_Given records_.
Start of Block
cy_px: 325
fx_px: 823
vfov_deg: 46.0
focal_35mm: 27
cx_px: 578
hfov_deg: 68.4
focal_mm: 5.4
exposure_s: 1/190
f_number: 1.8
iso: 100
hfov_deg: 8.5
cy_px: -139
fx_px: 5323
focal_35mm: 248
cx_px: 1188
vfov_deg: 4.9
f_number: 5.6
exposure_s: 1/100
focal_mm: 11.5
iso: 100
End of Block
Start of Block
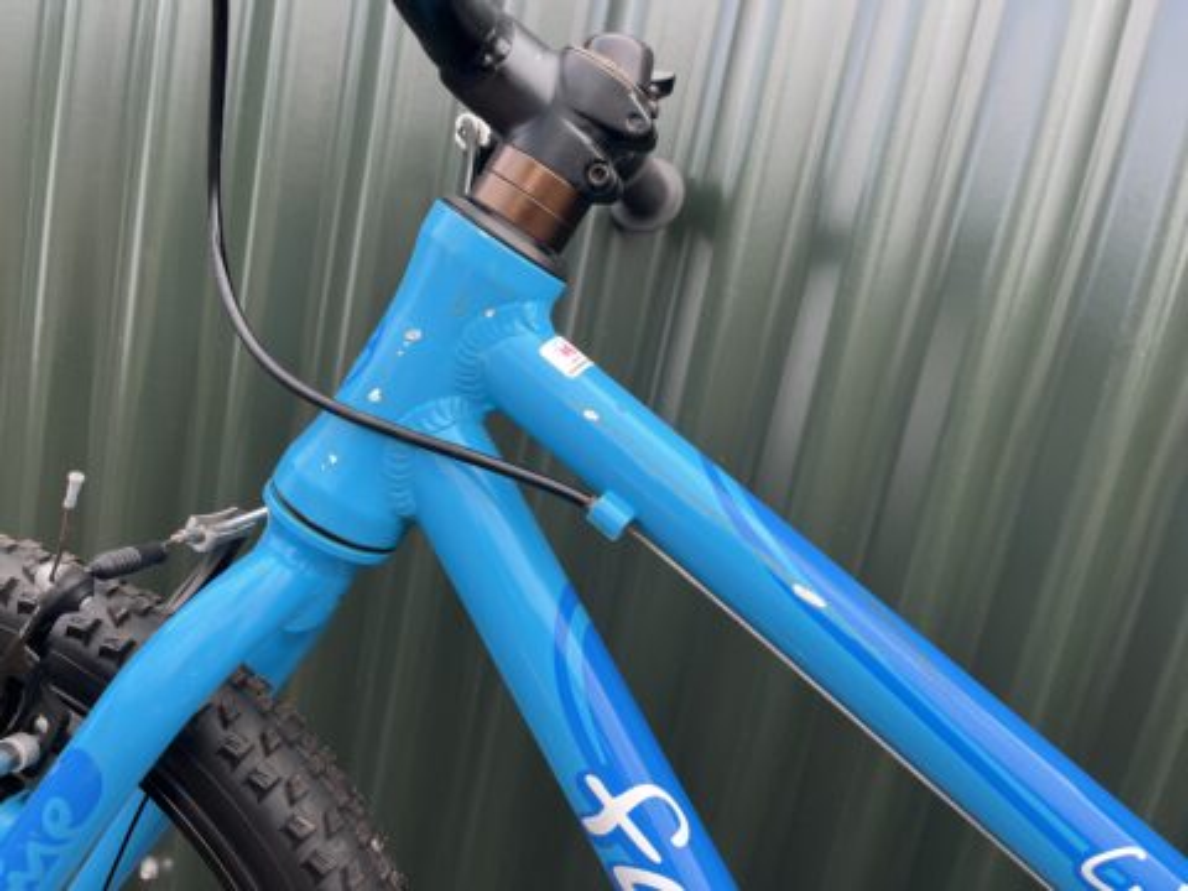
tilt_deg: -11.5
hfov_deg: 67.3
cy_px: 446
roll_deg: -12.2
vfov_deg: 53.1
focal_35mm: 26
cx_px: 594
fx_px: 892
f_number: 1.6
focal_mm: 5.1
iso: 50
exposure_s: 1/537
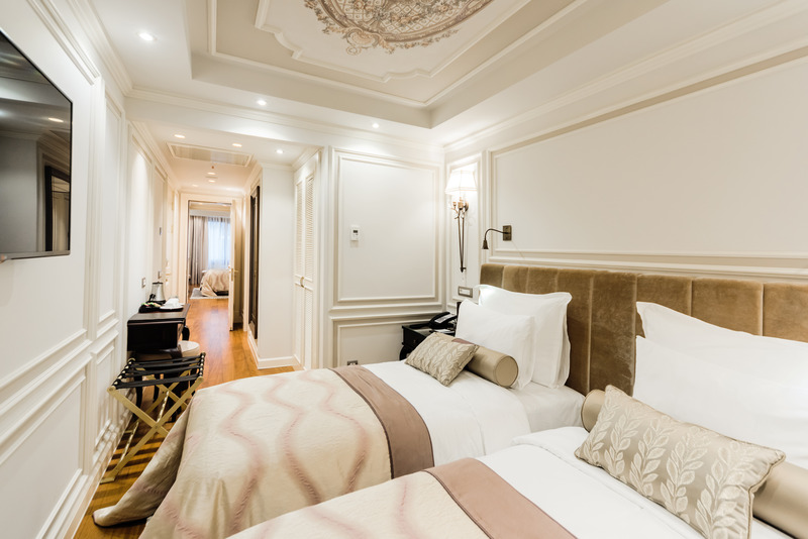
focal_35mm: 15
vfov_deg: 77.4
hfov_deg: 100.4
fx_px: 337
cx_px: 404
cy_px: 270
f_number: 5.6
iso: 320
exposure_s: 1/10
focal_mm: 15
End of Block
Start of Block
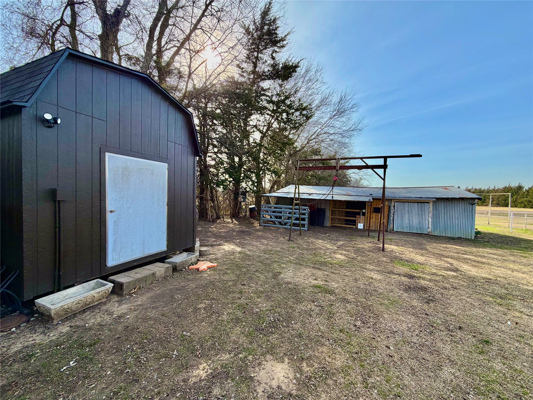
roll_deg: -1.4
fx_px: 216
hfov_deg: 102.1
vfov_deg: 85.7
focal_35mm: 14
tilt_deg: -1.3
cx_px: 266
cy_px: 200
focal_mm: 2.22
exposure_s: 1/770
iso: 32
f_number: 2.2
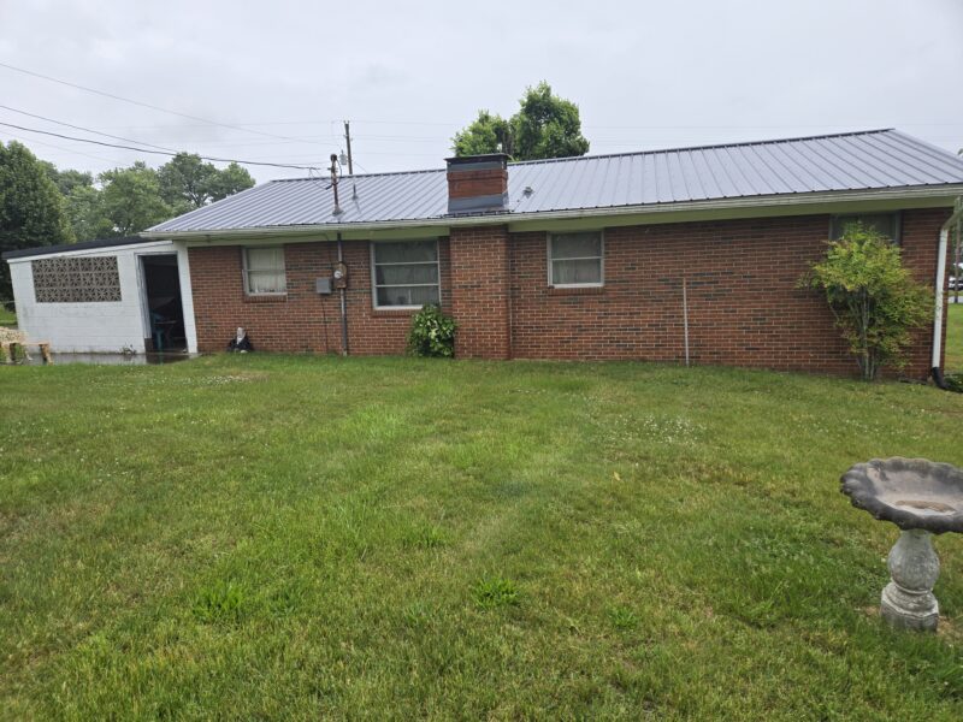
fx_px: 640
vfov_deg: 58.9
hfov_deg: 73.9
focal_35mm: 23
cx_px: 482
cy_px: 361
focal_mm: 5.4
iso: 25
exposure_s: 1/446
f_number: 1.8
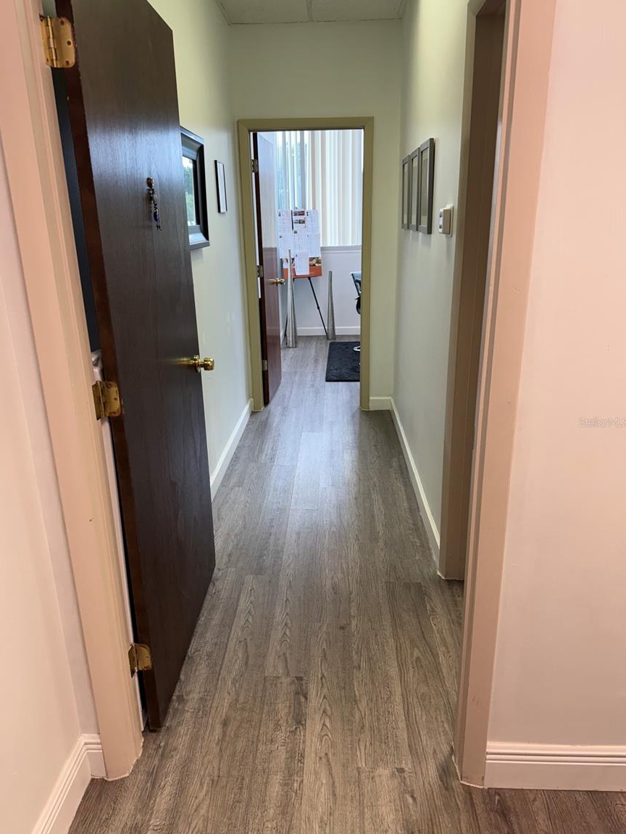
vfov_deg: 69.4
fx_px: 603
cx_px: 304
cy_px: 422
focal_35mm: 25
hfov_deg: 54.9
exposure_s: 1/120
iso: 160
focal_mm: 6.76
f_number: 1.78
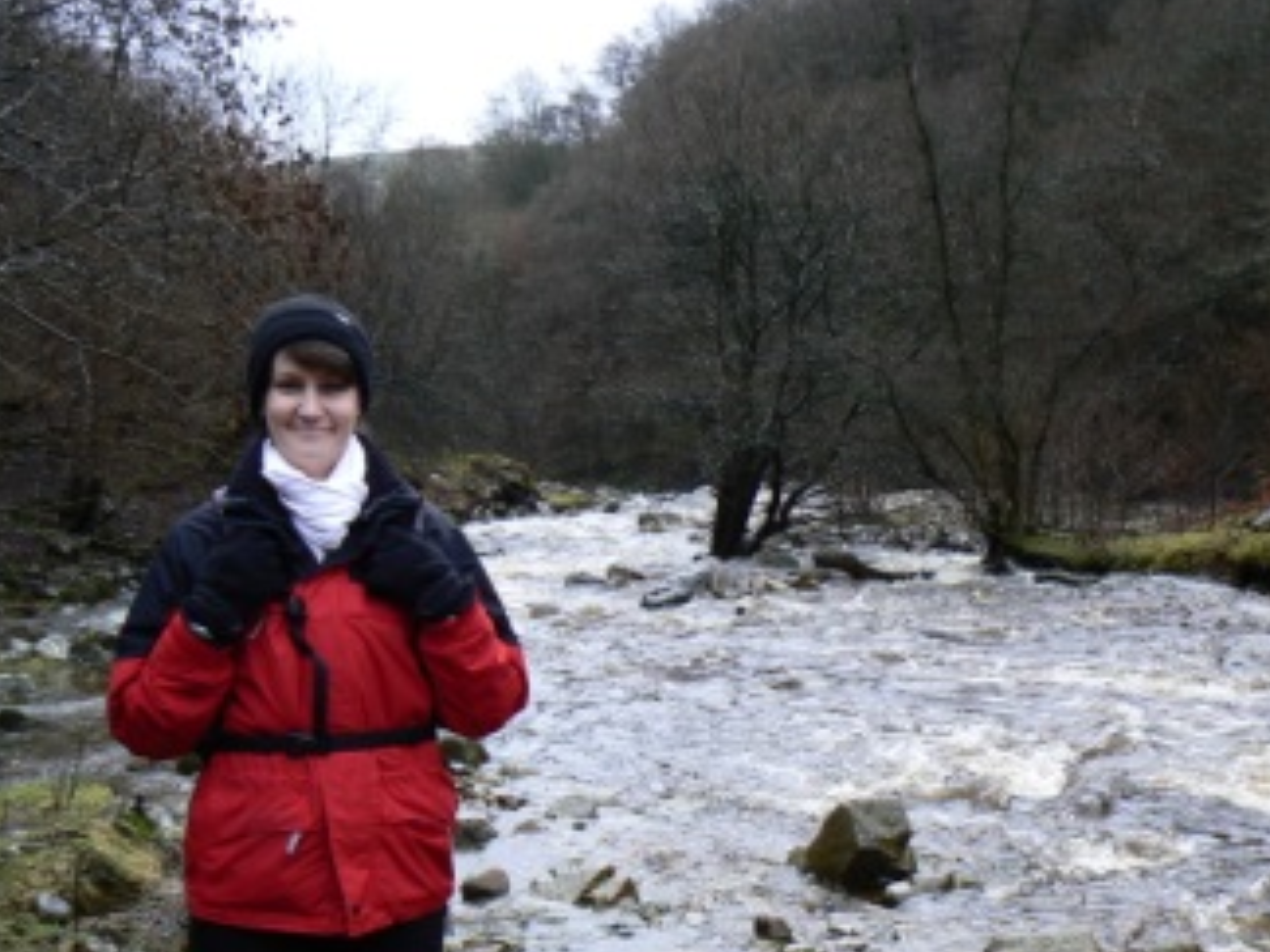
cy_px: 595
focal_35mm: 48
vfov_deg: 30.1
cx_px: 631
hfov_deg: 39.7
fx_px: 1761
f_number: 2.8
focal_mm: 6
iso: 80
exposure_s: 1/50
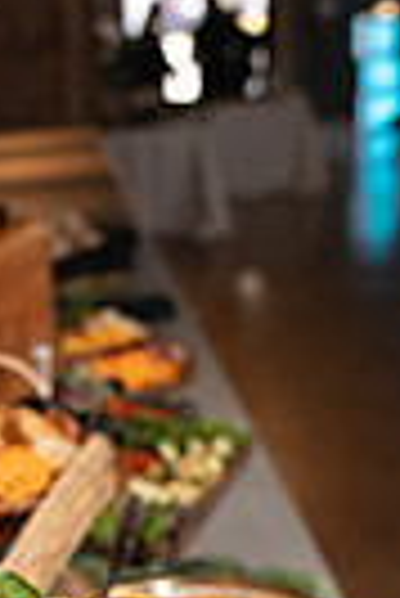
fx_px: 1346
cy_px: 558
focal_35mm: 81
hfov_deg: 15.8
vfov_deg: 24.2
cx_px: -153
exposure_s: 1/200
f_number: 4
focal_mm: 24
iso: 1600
End of Block
_Your instructions_.
Out of the data above, set down the lines from the one with "hfov_deg: 100.4" to the one with "focal_mm: 15", both included, exactly as written and with no additions.

_Response to this task_.
hfov_deg: 100.4
fx_px: 337
cx_px: 404
cy_px: 270
f_number: 5.6
iso: 320
exposure_s: 1/10
focal_mm: 15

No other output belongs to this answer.